Mr Osborne is expected to announce in Beijing two new research partnerships into stem cells and smart electricity grids, among other investment links.

While eurozone trade is weaker than expected, British exports to emerging economies are faring better. Exports to the BRIC countries of Brazil, Russia, India and China increased by 2.3 per cent in the second and third quarters last year.

On Friday night, Standard & Poor's (S&P), one of the big three credit ratings agencies, downgraded France and eight other eurozone members, including Austria, Italy, Spain and Portugal. The downgrade increases their borrowing costs, as the lower the rating the more it is perceived that there is the possibility of default on debts. Some investors will buy bonds only from countries with the fail-safe top AAA rating.

Last night, Treasury sources insisted there would be no "Schadenfreude" at France's loss of its cherished rating, despite senior French politicians last month questioning why Britain had not been downgraded.

But the fear is that S&P's decision could lead to a downgrade of the European Financial Stability Facility (EFSF), the temporary crisis fund guaranteed by eurozone countries. The facility is currently AAA-rated, making it easier to raise money on the bond markets. However, with significant guarantors no longer holding the top rating, there is speculation that the EFSF will either have to cut the amount it can lend to stricken economies or accept its own downgrade.
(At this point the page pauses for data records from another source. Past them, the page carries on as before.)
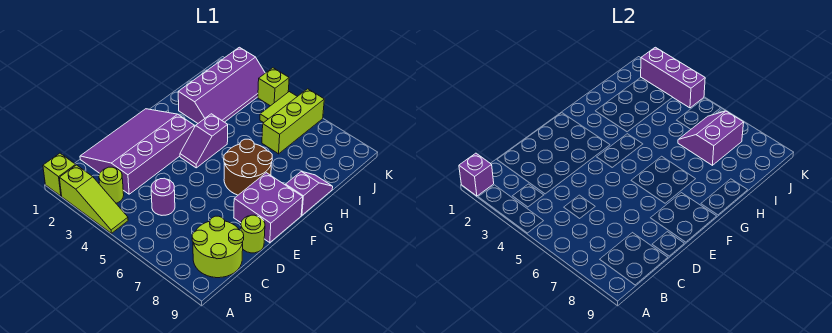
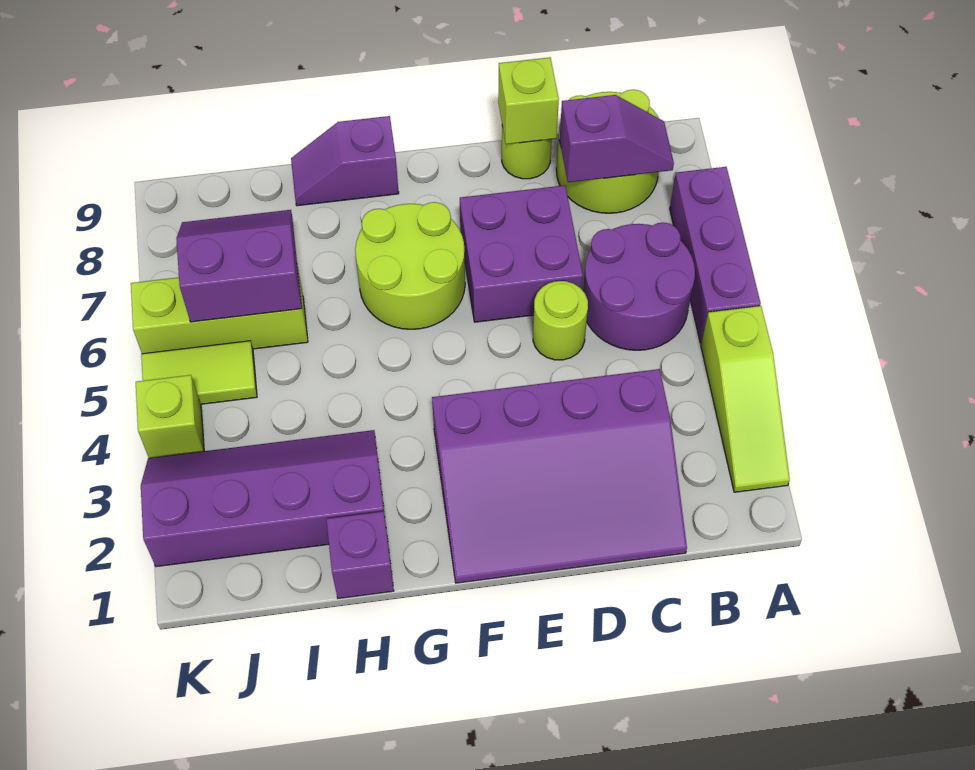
lime 1x1 brick [43,153,76,196] -> lime 1x1 brick moved to [498,57,559,144]
purple 1x1 brick [459,153,494,196] -> purple 1x1 brick moved to [326,511,394,598]
lime 1x3 slope [60,165,128,233] -> lime 1x3 slope turned to [701,306,790,492]
lime 1x1 round brick [99,167,124,203] -> lime 1x1 round brick moved to [533,281,588,360]
purple 1x1 round brick [151,178,175,215] -> purple 2x2 round brick [583,223,695,350]
purple 2x2 brick [234,173,303,243] -> purple 2x2 brick moved to [460,185,583,322]
purple 1x2 slope [180,114,228,168] -> purple 1x2 slope moved to [559,95,674,182]
brown 2x2 round brick [224,139,272,195] -> lime 2x2 round brick [355,202,465,329]
purple 2x2 slope [678,111,744,165] -> purple 2x2 slope turned to [176,210,302,322]
purple 1x3 brick [641,47,705,108] -> purple 1x3 brick moved to [670,167,761,343]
Mrs Merkel, speaking at an event held by her Christian Democratic Union party yesterday, vowed: "The interest rates for the acceptance of certain bonds had already risen a bit anyway – the work of the EFSF will not be torpedoed. I see no need to change anything regarding the EFSF."

She added that S&P's decision meant that a permanent bailout fund to succeed the EFSF must be set up as soon as possible. Ms Merkel also said the eurozone's fiscal rules must be tightened as soon as possible.

Sharon Bowles, the British Liberal Democrat MEP who chairs the European Parliament's powerful Committee on Economic and Monetary Affairs, told The IoS that a slight downgrade could increase the strength of the EFSF. Investors seeking higher interest rates as a reward for taking slightly greater risks by putting their money outside of the top-rated bonds would be attracted to the EFSF, she argued.